[Given records Boundary: Start]
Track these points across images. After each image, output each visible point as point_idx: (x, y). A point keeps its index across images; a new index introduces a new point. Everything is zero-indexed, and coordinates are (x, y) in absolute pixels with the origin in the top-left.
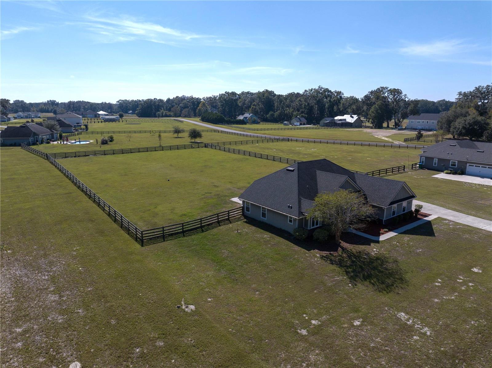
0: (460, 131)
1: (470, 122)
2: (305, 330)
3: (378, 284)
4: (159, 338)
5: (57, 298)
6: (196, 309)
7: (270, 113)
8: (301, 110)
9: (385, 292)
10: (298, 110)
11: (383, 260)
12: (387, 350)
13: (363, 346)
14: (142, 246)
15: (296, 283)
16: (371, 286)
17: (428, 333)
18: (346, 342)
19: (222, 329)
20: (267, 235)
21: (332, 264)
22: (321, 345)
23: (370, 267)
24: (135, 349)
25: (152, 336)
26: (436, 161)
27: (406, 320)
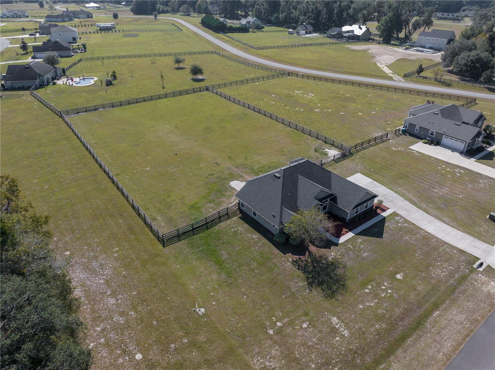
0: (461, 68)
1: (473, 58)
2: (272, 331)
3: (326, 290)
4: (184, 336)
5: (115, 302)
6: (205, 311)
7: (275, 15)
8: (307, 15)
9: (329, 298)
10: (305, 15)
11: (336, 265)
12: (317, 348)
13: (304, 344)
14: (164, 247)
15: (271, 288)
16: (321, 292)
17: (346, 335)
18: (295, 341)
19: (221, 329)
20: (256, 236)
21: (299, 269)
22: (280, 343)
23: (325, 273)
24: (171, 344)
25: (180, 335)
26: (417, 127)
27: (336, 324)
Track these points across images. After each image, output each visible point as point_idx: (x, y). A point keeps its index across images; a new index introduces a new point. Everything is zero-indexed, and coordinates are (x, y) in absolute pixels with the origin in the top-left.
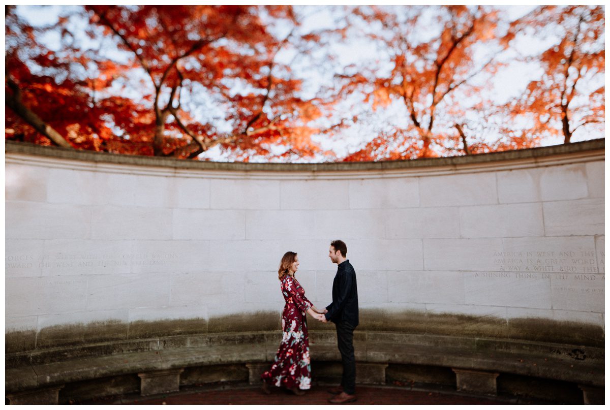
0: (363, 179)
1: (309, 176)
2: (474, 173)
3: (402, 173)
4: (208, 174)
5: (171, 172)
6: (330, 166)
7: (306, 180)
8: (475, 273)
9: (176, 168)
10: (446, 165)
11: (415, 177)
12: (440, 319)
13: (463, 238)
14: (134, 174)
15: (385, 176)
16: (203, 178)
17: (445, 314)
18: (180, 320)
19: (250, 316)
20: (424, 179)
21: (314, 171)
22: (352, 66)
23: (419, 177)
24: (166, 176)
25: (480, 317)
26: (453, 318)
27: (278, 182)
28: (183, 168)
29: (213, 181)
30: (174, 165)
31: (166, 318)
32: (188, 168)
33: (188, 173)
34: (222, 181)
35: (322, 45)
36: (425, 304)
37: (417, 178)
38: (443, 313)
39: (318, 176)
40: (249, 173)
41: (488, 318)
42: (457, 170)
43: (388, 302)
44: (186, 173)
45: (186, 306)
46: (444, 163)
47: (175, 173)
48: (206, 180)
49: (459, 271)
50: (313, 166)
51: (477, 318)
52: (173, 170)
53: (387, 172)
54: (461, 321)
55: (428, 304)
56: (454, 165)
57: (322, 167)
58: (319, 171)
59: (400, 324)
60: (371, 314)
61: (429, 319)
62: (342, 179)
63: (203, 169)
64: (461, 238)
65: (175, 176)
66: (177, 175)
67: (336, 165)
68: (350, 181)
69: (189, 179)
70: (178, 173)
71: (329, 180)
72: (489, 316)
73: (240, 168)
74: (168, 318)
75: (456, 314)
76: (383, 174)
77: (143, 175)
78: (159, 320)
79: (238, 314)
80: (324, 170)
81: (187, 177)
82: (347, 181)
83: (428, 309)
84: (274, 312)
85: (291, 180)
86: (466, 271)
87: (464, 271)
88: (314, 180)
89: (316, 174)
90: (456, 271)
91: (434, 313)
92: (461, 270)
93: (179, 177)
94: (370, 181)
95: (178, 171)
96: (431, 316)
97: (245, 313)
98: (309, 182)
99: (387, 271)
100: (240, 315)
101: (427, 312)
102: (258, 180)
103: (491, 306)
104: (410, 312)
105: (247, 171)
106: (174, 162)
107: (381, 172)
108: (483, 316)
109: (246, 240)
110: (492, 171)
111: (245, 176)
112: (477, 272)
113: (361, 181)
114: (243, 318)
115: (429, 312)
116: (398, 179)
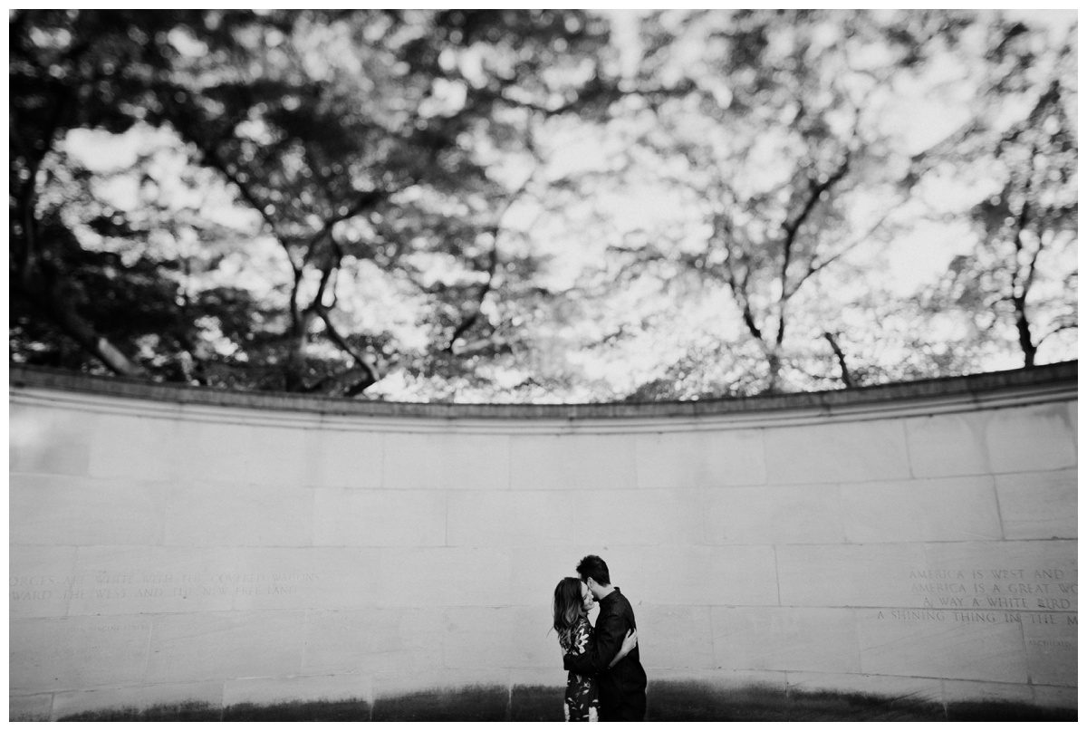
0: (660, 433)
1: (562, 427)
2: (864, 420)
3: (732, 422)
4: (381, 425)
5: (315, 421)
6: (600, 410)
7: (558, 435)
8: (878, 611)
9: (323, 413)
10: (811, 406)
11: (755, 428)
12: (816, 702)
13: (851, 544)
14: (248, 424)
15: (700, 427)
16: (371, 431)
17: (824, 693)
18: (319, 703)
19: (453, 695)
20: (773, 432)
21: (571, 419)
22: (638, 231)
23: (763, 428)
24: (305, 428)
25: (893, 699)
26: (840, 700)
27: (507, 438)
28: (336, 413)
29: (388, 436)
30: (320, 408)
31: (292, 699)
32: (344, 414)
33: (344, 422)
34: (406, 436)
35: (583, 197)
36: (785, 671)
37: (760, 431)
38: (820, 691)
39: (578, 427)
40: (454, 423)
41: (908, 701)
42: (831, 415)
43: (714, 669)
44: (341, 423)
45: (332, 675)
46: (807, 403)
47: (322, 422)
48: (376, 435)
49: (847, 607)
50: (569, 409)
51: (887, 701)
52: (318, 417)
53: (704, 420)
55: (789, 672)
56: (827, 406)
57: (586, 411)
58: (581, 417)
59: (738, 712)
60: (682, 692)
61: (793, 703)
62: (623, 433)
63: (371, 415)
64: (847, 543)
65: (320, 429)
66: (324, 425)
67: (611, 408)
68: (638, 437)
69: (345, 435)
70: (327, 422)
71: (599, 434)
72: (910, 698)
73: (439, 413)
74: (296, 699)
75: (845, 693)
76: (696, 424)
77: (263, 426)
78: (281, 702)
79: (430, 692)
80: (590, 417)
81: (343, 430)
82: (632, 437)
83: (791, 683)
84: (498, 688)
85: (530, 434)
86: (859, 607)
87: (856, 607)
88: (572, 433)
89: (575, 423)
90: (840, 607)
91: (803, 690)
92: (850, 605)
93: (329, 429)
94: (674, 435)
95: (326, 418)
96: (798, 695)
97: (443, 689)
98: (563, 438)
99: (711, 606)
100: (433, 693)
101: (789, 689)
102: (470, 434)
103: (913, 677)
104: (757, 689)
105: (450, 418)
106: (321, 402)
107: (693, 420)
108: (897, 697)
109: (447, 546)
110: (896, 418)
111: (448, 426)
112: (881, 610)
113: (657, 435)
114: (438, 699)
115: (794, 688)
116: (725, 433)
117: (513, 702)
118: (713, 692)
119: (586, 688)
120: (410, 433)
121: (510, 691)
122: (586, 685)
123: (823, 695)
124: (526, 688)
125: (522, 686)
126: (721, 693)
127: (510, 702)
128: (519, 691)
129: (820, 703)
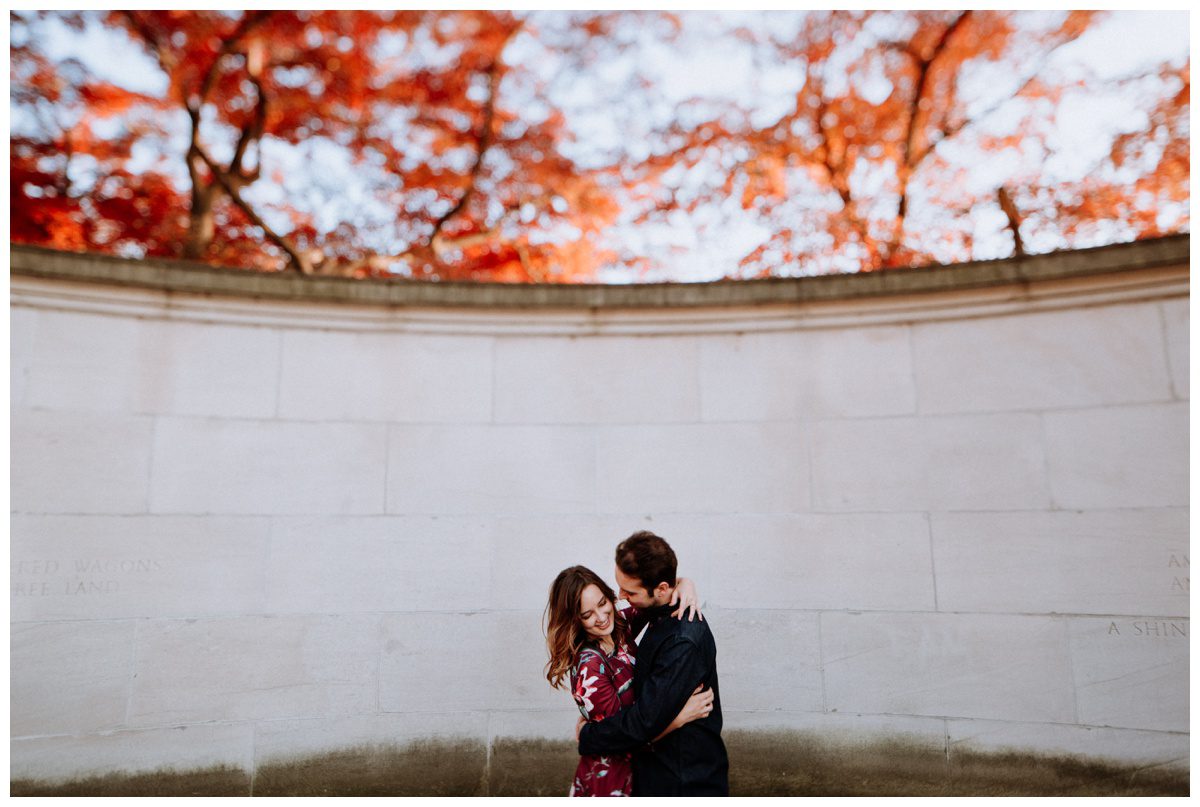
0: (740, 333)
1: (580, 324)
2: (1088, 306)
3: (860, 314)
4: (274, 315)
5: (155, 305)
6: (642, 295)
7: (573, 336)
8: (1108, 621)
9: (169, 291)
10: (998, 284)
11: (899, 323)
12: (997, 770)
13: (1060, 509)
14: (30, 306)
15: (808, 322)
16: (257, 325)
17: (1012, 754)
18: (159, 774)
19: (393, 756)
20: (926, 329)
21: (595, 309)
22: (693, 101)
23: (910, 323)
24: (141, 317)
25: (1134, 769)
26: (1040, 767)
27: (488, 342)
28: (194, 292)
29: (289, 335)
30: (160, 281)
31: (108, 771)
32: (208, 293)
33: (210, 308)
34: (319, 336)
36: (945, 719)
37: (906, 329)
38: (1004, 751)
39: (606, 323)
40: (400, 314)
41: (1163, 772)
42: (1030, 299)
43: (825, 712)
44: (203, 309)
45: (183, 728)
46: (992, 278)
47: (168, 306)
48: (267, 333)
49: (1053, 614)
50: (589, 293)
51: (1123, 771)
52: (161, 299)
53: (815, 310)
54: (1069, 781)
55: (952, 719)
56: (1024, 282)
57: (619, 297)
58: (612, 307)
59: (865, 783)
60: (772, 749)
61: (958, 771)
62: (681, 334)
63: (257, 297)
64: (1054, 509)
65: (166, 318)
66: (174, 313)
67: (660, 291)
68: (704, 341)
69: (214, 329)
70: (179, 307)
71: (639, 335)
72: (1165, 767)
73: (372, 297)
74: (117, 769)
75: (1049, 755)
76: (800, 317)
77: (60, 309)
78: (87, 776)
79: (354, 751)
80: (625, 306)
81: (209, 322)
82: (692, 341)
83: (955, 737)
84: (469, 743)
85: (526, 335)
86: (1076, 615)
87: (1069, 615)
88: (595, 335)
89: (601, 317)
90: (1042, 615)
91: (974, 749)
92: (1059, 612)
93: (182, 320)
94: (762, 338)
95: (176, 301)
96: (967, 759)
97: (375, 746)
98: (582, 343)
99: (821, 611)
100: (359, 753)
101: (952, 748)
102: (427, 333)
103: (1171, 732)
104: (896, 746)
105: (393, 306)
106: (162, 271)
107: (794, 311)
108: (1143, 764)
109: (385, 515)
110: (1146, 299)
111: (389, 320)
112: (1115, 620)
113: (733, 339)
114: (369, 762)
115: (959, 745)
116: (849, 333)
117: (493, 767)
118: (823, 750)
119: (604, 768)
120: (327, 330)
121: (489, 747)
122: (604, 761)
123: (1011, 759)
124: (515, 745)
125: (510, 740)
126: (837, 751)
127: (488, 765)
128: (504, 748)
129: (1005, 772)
[Given records Boundary: End]
=== Task statement ===
Put the stretch of the data from its start through the line containing "27: (336, 324)", both ends included, into a Markdown table with the columns Row and Data line, one numbered row per line. Leave out blank lines and the pictures.

=== Answer for this exercise ===
| Row | Data line |
|---|---|
| 1 | Track these points across images. After each image, output each visible point as point_idx: (x, y). A point keeps its index across images; a new index introduces a new point. Everything is zero-indexed, and coordinates are (x, y) in absolute pixels with the origin in the top-left. |
| 2 | 0: (460, 131) |
| 3 | 1: (470, 122) |
| 4 | 2: (305, 330) |
| 5 | 3: (378, 284) |
| 6 | 4: (159, 338) |
| 7 | 5: (57, 298) |
| 8 | 6: (196, 309) |
| 9 | 7: (270, 113) |
| 10 | 8: (301, 110) |
| 11 | 9: (385, 292) |
| 12 | 10: (298, 110) |
| 13 | 11: (383, 260) |
| 14 | 12: (387, 350) |
| 15 | 13: (363, 346) |
| 16 | 14: (142, 246) |
| 17 | 15: (296, 283) |
| 18 | 16: (371, 286) |
| 19 | 17: (428, 333) |
| 20 | 18: (346, 342) |
| 21 | 19: (222, 329) |
| 22 | 20: (267, 235) |
| 23 | 21: (332, 264) |
| 24 | 22: (321, 345) |
| 25 | 23: (370, 267) |
| 26 | 24: (135, 349) |
| 27 | 25: (152, 336) |
| 28 | 26: (436, 161) |
| 29 | 27: (406, 320) |
| 30 | 0: (461, 68) |
| 31 | 1: (473, 58) |
| 32 | 2: (272, 331) |
| 33 | 3: (326, 290) |
| 34 | 4: (184, 336) |
| 35 | 5: (115, 302) |
| 36 | 6: (205, 311) |
| 37 | 7: (275, 15) |
| 38 | 8: (307, 15) |
| 39 | 9: (329, 298) |
| 40 | 10: (305, 15) |
| 41 | 11: (336, 265) |
| 42 | 12: (317, 348) |
| 43 | 13: (304, 344) |
| 44 | 14: (164, 247) |
| 45 | 15: (271, 288) |
| 46 | 16: (321, 292) |
| 47 | 17: (346, 335) |
| 48 | 18: (295, 341) |
| 49 | 19: (221, 329) |
| 50 | 20: (256, 236) |
| 51 | 21: (299, 269) |
| 52 | 22: (280, 343) |
| 53 | 23: (325, 273) |
| 54 | 24: (171, 344) |
| 55 | 25: (180, 335) |
| 56 | 26: (417, 127) |
| 57 | 27: (336, 324) |